Accents, Functionality, and Linear Progression

Does your golf swing have an accent?

A hint of personality that shows its original form? I bet it does. 

Accents are cool, cute, funny, and sometimes even sexy. They give us hints and insights into the owner’s native home or origin. But are they good? Meaning; do we want to have accents or would we be better off having a pure and accurate dialect. And if a pure dialect is possible, how could we go about attaining that?

Well, I can say personally that I’m 100% sure my american accent (when speaking Spanish) is very noticeable and I’m equally certain it’s not cool, cute, or funny. It’s functional. I can get by. But I would prefer to have the purest and most accurate language and dialect possible. I want to understand, and, as a born communicator, I want to be understood. 

Let’s shift gears a little. Golf, for most of the population, will be learned after we have already learned a few other things. Hammering a nail is likely to come first. Hitting a baseball, a tennis ball, or even a hockey puck will come before golf for a lot of people. That action – let’s use baseball as our example – will have an effect on our intuitive/instinctive abilities when learning golf. We will see that ball on the ground and of course have some pre-programmed habits and skills to call on from our earlier experiences with baseball. That doesn’t have to be a bad thing though.

A golf learner can greatly benefit from having played baseball. The action of rotating the body for power will be a massive helper in the process. However, we can also find some unhelpful issues along for the ride in the baseball swing pattern. One of which is that the player is likely to hit off their back foot and pull the ball (swing across the ball from the outside of the target line – usually promoting a slice). This is a baseball accent. 

So the habit of rotation for power is a cool and smart British accent and at the same time the habit of pulling across the ball is neither cool nor smart and is likely to lead to massive frustration. This leads us to functionality.
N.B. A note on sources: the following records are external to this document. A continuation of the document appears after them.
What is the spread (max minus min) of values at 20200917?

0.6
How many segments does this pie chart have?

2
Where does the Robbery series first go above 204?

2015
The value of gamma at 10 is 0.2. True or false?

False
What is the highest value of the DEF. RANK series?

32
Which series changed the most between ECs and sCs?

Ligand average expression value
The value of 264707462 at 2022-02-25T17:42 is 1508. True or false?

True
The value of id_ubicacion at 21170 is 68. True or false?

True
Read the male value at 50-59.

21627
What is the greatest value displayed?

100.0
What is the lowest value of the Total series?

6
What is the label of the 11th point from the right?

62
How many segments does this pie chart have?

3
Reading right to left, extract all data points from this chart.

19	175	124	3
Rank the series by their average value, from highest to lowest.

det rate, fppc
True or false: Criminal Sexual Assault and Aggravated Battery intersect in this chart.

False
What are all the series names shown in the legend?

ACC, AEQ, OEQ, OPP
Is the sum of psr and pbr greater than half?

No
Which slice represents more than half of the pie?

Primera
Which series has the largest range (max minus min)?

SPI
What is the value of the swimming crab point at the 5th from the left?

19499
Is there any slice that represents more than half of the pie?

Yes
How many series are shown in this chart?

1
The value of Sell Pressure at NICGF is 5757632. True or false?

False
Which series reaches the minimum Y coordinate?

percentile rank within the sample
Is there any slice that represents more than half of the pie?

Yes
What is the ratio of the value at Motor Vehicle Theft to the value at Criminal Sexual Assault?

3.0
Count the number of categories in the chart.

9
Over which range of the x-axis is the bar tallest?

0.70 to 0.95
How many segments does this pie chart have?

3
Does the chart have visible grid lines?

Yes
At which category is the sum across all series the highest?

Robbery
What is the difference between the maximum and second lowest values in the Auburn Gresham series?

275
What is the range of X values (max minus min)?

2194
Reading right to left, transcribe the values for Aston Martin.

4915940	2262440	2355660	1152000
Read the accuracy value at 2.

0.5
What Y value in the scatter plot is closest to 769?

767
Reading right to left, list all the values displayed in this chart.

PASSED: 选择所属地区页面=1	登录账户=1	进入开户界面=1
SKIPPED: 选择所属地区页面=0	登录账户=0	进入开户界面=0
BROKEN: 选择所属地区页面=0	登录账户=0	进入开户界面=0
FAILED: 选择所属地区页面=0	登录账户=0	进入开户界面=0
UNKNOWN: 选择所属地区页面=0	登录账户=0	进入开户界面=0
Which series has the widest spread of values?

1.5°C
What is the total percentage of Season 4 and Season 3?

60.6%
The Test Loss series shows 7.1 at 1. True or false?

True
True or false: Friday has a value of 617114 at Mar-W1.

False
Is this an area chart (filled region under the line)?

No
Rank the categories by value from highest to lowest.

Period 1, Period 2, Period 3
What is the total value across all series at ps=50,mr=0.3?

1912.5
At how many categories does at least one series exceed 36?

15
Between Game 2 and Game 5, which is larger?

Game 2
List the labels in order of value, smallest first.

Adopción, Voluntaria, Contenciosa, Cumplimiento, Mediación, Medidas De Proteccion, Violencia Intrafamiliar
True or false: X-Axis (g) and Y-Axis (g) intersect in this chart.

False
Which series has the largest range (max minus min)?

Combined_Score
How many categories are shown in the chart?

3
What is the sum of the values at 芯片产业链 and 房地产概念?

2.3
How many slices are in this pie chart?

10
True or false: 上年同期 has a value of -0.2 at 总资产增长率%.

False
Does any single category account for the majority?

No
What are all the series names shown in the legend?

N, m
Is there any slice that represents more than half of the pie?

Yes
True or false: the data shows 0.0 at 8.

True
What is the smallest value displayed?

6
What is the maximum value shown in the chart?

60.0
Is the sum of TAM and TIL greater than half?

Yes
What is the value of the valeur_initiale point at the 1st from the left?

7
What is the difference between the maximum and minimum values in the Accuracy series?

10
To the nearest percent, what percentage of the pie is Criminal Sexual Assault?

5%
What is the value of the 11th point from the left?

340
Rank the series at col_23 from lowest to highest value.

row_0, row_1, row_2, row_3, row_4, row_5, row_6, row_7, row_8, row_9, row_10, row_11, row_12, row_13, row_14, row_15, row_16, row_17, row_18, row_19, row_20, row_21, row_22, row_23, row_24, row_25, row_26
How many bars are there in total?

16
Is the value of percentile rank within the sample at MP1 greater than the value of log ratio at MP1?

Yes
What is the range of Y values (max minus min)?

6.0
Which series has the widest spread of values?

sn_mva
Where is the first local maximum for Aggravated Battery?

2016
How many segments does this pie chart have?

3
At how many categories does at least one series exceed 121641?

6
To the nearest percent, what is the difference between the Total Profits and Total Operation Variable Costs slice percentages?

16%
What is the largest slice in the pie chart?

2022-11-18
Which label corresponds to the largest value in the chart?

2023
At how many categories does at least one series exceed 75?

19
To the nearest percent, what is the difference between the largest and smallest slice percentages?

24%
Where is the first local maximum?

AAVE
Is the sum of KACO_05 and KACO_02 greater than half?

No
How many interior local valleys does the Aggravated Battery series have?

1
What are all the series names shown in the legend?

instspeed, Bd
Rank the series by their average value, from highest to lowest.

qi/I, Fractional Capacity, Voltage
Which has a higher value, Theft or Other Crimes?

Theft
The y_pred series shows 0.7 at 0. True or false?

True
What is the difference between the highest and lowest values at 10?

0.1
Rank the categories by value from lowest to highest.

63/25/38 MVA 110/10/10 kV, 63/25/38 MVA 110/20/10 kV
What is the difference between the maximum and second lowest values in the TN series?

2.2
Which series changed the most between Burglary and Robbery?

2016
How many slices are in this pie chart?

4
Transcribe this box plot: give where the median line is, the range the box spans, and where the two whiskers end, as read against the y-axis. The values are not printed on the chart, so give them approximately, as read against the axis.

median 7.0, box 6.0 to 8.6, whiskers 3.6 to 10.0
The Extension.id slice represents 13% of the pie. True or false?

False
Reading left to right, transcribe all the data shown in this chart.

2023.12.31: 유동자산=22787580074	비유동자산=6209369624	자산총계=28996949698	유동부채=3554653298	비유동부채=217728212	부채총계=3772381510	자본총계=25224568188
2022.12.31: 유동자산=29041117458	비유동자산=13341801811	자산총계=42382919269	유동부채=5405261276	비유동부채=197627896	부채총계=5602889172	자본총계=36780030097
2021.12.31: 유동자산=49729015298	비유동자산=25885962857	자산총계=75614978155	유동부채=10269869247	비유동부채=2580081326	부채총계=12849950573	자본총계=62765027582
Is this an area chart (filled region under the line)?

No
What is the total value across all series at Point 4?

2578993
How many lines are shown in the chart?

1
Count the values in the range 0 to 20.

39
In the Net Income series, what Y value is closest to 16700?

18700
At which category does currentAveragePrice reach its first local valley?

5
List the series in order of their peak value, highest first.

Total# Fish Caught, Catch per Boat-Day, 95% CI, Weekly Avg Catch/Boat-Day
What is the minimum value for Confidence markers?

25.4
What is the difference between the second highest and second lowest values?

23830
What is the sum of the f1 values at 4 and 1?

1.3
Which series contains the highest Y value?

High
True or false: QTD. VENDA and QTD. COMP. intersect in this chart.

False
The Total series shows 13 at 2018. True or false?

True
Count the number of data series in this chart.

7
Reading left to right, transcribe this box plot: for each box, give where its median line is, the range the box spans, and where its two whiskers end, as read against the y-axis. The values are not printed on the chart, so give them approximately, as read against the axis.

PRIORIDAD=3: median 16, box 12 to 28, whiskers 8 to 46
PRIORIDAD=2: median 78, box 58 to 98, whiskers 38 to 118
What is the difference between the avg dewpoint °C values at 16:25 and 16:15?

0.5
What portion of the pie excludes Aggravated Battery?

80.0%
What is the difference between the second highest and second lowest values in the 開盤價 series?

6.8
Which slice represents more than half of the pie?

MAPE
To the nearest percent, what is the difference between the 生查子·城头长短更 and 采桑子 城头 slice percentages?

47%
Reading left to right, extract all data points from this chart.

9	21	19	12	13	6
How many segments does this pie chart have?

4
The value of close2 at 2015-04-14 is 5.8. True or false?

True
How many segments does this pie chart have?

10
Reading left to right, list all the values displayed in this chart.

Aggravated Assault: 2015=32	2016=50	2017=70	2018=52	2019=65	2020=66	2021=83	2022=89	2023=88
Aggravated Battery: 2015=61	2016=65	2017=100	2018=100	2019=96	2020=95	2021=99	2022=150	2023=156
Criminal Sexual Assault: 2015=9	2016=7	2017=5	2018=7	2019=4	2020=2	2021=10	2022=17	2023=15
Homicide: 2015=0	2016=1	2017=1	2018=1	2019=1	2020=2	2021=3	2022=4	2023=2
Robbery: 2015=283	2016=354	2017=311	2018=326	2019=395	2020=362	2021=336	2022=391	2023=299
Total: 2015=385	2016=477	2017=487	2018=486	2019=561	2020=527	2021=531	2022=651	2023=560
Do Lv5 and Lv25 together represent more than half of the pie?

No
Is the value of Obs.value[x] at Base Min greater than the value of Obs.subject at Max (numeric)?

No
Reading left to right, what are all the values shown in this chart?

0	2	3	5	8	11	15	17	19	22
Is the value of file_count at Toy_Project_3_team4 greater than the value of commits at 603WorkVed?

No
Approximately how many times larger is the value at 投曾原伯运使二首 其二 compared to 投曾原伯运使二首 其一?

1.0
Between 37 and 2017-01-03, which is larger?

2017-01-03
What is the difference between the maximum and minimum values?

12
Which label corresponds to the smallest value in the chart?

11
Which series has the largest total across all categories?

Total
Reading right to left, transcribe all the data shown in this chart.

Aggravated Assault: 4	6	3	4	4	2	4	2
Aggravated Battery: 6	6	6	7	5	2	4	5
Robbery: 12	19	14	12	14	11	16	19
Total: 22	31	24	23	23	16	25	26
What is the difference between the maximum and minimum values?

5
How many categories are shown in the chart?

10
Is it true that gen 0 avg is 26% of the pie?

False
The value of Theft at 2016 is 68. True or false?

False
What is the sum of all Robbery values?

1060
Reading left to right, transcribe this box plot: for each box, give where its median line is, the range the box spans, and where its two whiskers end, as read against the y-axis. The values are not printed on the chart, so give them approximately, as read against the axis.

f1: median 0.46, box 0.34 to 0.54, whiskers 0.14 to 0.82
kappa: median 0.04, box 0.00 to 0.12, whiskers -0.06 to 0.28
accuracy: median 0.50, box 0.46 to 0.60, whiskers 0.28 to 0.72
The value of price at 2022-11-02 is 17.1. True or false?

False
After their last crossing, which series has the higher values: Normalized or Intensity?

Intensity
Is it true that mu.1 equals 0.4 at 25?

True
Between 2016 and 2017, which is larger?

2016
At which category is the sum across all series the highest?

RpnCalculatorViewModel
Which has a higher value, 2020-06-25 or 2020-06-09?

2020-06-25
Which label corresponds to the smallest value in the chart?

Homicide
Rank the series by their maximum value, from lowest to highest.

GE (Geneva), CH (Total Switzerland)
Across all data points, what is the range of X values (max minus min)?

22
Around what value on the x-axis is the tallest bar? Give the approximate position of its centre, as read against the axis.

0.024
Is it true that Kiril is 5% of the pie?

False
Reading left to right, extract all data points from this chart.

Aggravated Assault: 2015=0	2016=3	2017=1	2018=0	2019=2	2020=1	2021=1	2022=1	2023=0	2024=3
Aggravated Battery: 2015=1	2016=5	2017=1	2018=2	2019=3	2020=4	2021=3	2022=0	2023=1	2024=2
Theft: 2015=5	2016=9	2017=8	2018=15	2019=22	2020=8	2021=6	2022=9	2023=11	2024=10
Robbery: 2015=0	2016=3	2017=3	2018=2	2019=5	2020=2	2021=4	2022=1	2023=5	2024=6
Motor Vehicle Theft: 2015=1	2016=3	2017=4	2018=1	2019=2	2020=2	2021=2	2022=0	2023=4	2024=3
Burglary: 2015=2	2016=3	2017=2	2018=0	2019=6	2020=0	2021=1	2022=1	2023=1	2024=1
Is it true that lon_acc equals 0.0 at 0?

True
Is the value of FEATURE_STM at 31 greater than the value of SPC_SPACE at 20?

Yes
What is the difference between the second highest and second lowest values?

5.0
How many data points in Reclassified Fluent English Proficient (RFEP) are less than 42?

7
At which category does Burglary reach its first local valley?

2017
There are many accents or residual effects from other sports or activities that can be functional. A lot of hockey players can adapt quickly to the golf swing but tend to hit massive draws and hooks. These can be functional but can also be a huge challenge when it comes to hitting the longer clubs like 4-iron and Driver. A ‘baseball player accent’ will be powerful but often struggle to compress the short irons and suffer from extremely high (though fast) short irons. Yes, your accent can get you by. But can you really speak the language of good golf?

Linear progression takes forever. It feels like you’re learning to say ‘gracias’ a hundred times. Like you’re working on learning how to say one word only but say it exactly and perfectly with almost no accent. And you are. That’s the point. Because if you can learn to pronounce that one word perfectly – with an indistinguishable accent – you are on your way to mastery. In golf this means learning to hit the ball perfectly on the sweet spot on a short chip. It may seem like a painful process to take the time getting it 100% correct before moving on but if you do, you will end up saving a lifetime of your golf ball misinterpreting your intentions.

In honor of Cataldo ‘Aldo’ Alu, my favorite Italian-accent English-speaker. And a pretty good golfer.